Soumettre la question à la société civile

Dans un entretien mené par Jean Birnbaum publié dans l'édition du Monde du 28 août 2015, Christine Angot, évoquant son dernier roman, Un amour impossible, aux éditions Flammarion, déclare à propos de la mère de la narratrice violée par le père : (...) je crois qu'on peut lui reprocher d'avoir fait confiance aux institutions, aux lois, au droit... Je ne dis pas que ce n'est rien. Mais leur faire confiance, c'est une folie. Qu'on ne me demande pas à moi de leur faire confiance. Ils sont incapables de recueillir le vrai, une parole vraie, le maximum de leur compétence, c'est le témoignage. Autant dire la soumission à la question.

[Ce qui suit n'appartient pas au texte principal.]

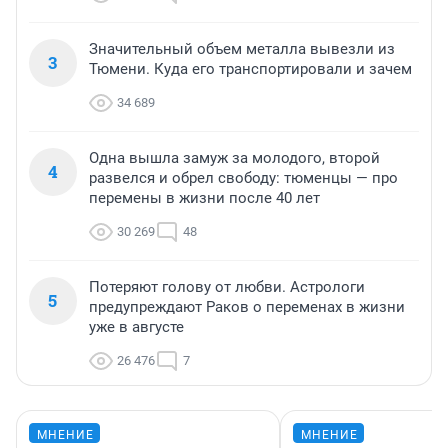
Значительный объем металла вывезли из
3
Тюмени. Куда его транспортировали и зачем
34 689
Одна вышла замуж за молодого, второй
4
развелся и обрел свободу: тюменцы — про
перемены в жизни после 40 лет
30 269
48
Потеряют голову от любви. Астрологи
5
предупреждают Раков о переменах в жизни
уже в августе
26 476
7
МНЕНИЕ
МНЕНИЕ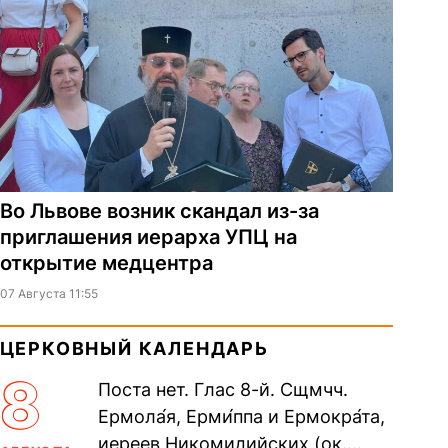
Во Львове возник скандал из-за
приглашения иерарха УПЦ на
открытие медцентра
07 Августа 11:55
ЦЕРКОВНЫЙ КАЛЕНДАРЬ
8
Поста нет. Глас 8-й. Сщмчч.
Ермола́я, Ерми́ппа и Ермокра́та,
иереев Никомидийских (ок.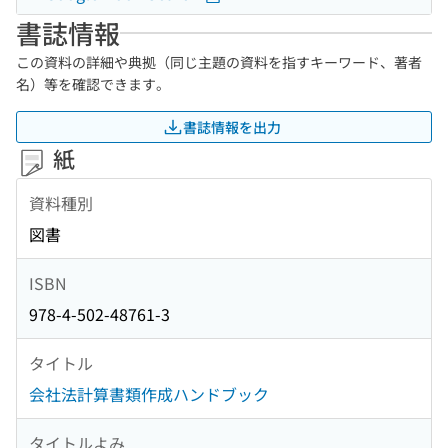
書誌情報
この資料の詳細や典拠（同じ主題の資料を指すキーワード、著者
名）等を確認できます。
書誌情報を出力
紙
資料種別
図書
ISBN
978-4-502-48761-3
タイトル
会社法計算書類作成ハンドブック
タイトルよみ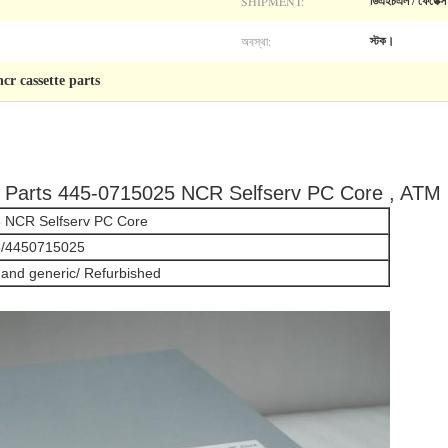
SHIPMENT:
ডিএইচএল / ফেডেক্স
অবস্থা:
স্টক।
ncr cassette parts
Parts 445-0715025 NCR Selfserv PC Core , ATM 
 NCR Selfserv PC Core
5/4450715025
 and generic/ Refurbished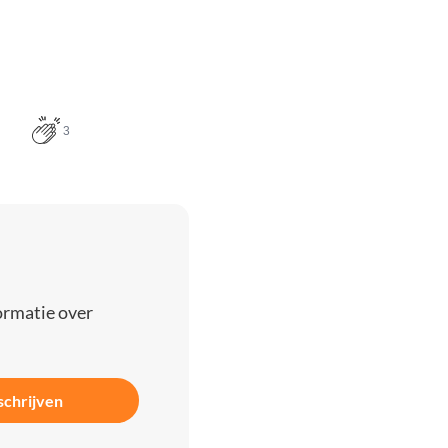
3
ormatie over
schrijven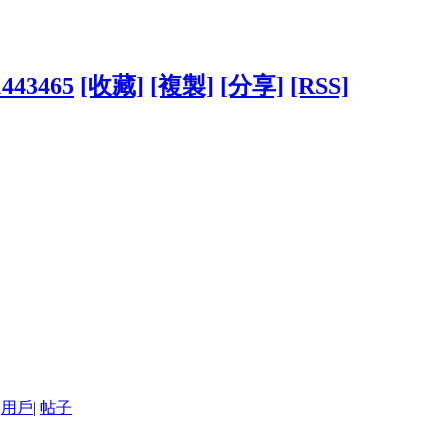
1443465
[收藏]
[複製]
[分享]
[RSS]
用戶
|
帖子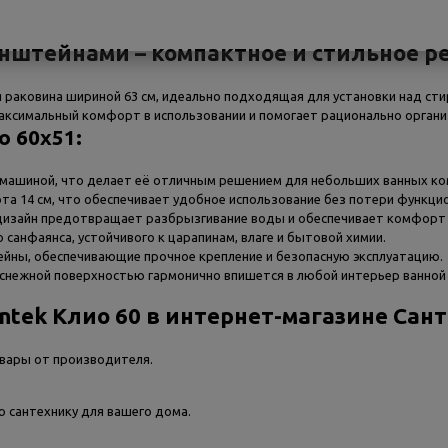
ронштейнами – компактное и стильное 
я раковина шириной 63 см, идеально подходящая для установки над ст
ксимальный комфорт в использовании и помогает рационально органи
 60х51:
 машиной, что делает её отличным решением для небольших ванных ко
ота 14 см, что обеспечивает удобное использование без потери функци
дизайн предотвращает разбрызгивание воды и обеспечивает комфорт в
 санфаянса, устойчивого к царапинам, влаге и бытовой химии.
ейны, обеспечивающие прочное крепление и безопасную эксплуатацию.
оснежной поверхностью гармонично впишется в любой интерьер ванной
ntek Клио 60 в интернет-магазине Сан
вары от производителя.
 сантехнику для вашего дома.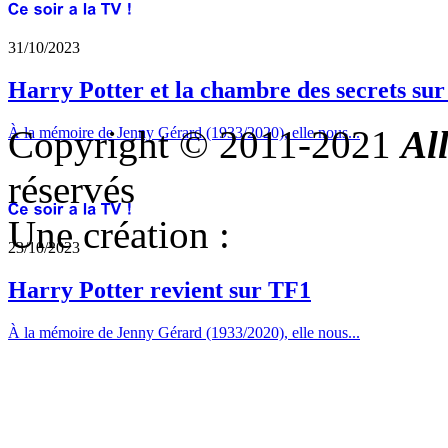
31/10/2023
Harry Potter et la chambre des secrets su
Copyright © 2011-2021
Al
À la mémoire de Jenny Gérard (1933/2020), elle nous...
réservés
Une création :
23/10/2023
Harry Potter revient sur TF1
À la mémoire de Jenny Gérard (1933/2020), elle nous...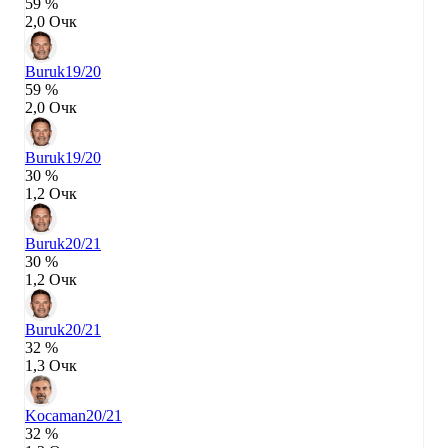
59 %
2,0 Очк
Buruk
19/20
59 %
2,0 Очк
Buruk
19/20
30 %
1,2 Очк
Buruk
20/21
30 %
1,2 Очк
Buruk
20/21
32 %
1,3 Очк
Kocaman
20/21
32 %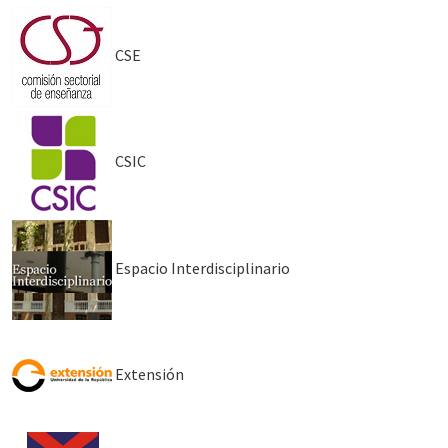
CSE
CSIC
Espacio Interdisciplinario
Extensión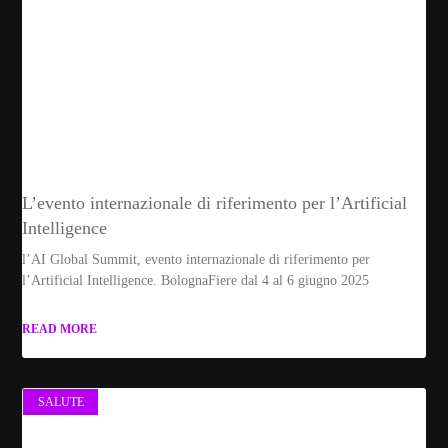
L’evento internazionale di riferimento per l’Artificial
Intelligence
l’AI Global Summit, evento internazionale di riferimento per
l’Artificial Intelligence. BolognaFiere dal 4 al 6 giugno 2025
READ MORE
SALUTE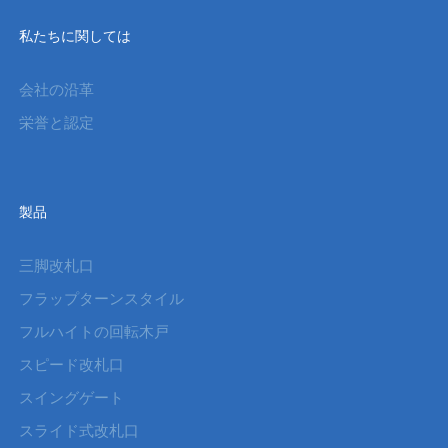
私たちに関しては
会社の沿革
栄誉と認定
製品
三脚改札口
フラップターンスタイル
フルハイトの回転木戸
スピード改札口
スイングゲート
スライド式改札口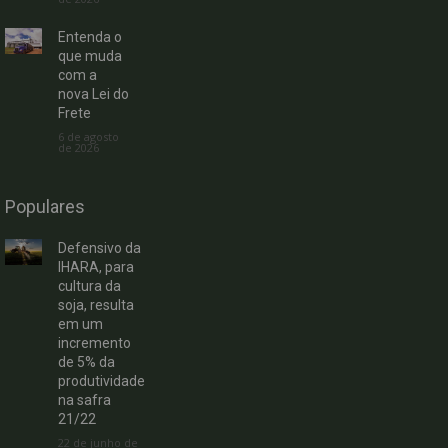
Entenda o
que muda
com a
nova Lei do
Frete
6 de agosto
de 2026
Populares
Defensivo da
IHARA, para
cultura da
soja, resulta
em um
incremento
de 5% da
produtividade
na safra
21/22
22 de junho de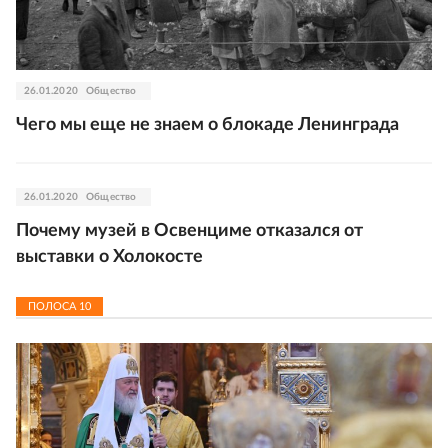
26.01.2020
Общество
Чего мы еще не знаем о блокаде Ленинграда
26.01.2020
Общество
Почему музей в Освенциме отказался от
выставки о Холокосте
ПОЛОСА
10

L'histoire de la torture au Moyen Âge, avec la question, préparatoire ou préalable, pratiquée jusqu'au XVIIIe siècle, illustre de façon radicale ce rapport de force. Celui qui dirige les débats établit une vérité induite par son statut d'autorité. Ne mène-t-il pas l'interrogatoire à ses conditions ? Le propos de Christine Angot pointe avec justesse une problématique aussi ancienne que l'origine de la presse, puisque si l'on se réfère à ce même raisonnement, aucune question n'étant innocente ni exempt d'enjeux de pouvoir, par ricochet, aucune information publiée n'échappe à ce rapport de force. A moins de croire que le dernier mot laissé à un lecteur actif rectifiera ce déséquilibre et créera les circonstances d'un échange en bonne intelligence. Muni de ses propres informations et analyses, ce tiers citoyen manifesterait ainsi son désir de faire de la politique au nom de la société civile.